MASIHKAH ?

“Gimana Kabarmu Mas ?” sebuah message masuk ke handphoneku. Tertera namanya, perempuan yang sudah lama kutunggu. Ia seorang pegawai bank di kotaku. Kami memang telah saling kenal sejak lama. Kuputuskan untuk menjawabnya, “Alhamdulillah baik Dian, kamu sendiri gimana?”
“Baik mas, lama gak ketemu kita ya?”
“Iya nih, boleh kita sekedar ngopi di kafe yang biasa dulu?”
“Wah, mas masih saja seperti dulu, tak pernah basa basi. Hehe, boleh mas kapan?”
“Nanti sore gimana sepulang kamu kerja?”
“Boleh mas, aku habis mutasi mas, jadi perjalanan mungkin setengah jam ke situ.”
“Oh ya, gak apa-apa deh, aku tunggu di situ ya.”
“Oke mas”

Kutaruh handphoneku, sambil membayangkan seperti apa dia sekarang. Dia memang cantik, paling tidak masuklah di penilaianku dengan nilai 8. Tetapi, mengejarnya ibarat ombak yang terkadang tenang terkadang riak. Aku sendiri bingung. Tapi sudahlah, toh dia memulai menghubungiku, dan ini tak biasa bagiku.

***

Sekitar pukul setengah lima, aku sudah berada di kafe Zachra menunggunya. Kafe ini masih seperti dulu, sekitar tujuh bulan lalu. Memang aku sudah lama tak pernah ke sini semenjak pengejaranku padanya kuputuskan berhenti. Karena bagiku, buat apa lagi aku ke sini. Tidak ada lagi sesuatu yang kukejar sampai hari ini.

Kukirimkan message padanya mengabari kalau aku sudah di kafe. Tak lama berbalas, ternyata dia sudah dekat kafe, masih mampir ke toko sebentar katanya. Tak lama, sepeda matic berwarna pink memasuki halaman kafe ini, dan aku sangat hapal itu dia. Dengan senyum tersungging dari bibirnya, dia memarkir sepeda dan langsung menuju ke arahku. Kebetulan, pengunjung kafe sedang tak ramai. Jadi dia dengan leluasa bisa melihat mejaku.
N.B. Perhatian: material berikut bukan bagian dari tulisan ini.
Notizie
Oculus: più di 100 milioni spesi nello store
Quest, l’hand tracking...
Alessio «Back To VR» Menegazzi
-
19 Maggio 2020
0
Menunggu lama mas?” ujarnya sambil duduk di depanku.
Oh, tidak, kamu sudah kupesankan hot cappucino kesukaanmu, semoga aku tak salah lagi.”
Ups, masih ingat saja kamu mas.”

Aku tersenyum. Cukup lama kami diam beberapa menit sambil beradu tatap mata yang bisa kurasakan tak biasa. Entah, sepertinya ia ingin mengucapkan sesuatu.
Loh kok pada diem sih Dian?”
He eh, iya aku bingung mau ngomong apa.”
Ngomong aja, kamu kan tahu aku tak pernah bisa basa basi.”
Iya mas. Maafkan atas perlakuanku padamu dulu, yang tak pernah mengganggapmu ada. Aku tahu mas mengejarku, tapi aku terlalu menginginkan hal sempurna yang kukira takkan kudapat darimu, mas.”
Iya Dian, gak apa-apa aku tahu itu.”
Kulihat warna matanya memerah, aku malah bingung melihatnya.
Sudahlah, apa yang kau sedihkan? Aku kan tidak masalah.”
Tidak mas, aku membayangkan saja seandainya aku menjadi kamu saat itu.”
Iya, aku memang merasakan itu, karena itu kuputuskan untuk berhenti mengejarmu.”
Iya mas, tapi kali ini aku mau jujur padamu. Aku ingin menjadi pasanganmu, seandainya rasa itu masih ada. Maafkan segala kesalahanku dulu, padamu.”

Aku terdiam, berpikir sejenak. Jujur aku masih memiliki rasa itu. Tapi apa dengan mudahnya ini harus kulalui dan menghapus apa yang dia lakukan padaku?
Pelan – pelan aku bicara padanya, “Dian, kalau rasa jujur masih ada walaupun itu seperti dulu. Tapi bukankah hujan tak selalu jatuh di tempat yang tepat?'
Iya mas, tapi jatuhkanlah itu padaku, karena aku yakin engkau yang tepat buatku.”
kuambil secarik kertas pesanan, kutuliskan sebuah kata yang tak panjang. Sambil menyerahkan padanya untuk membukanya di depanku.

Aku terlambat mas? Kepada Siapa yang kau jatuhkan pilihanmu?”

Aku terdiam tak mampu bicara, dan kulihat bulir bening mulai mengalir pelan d sela pipinya.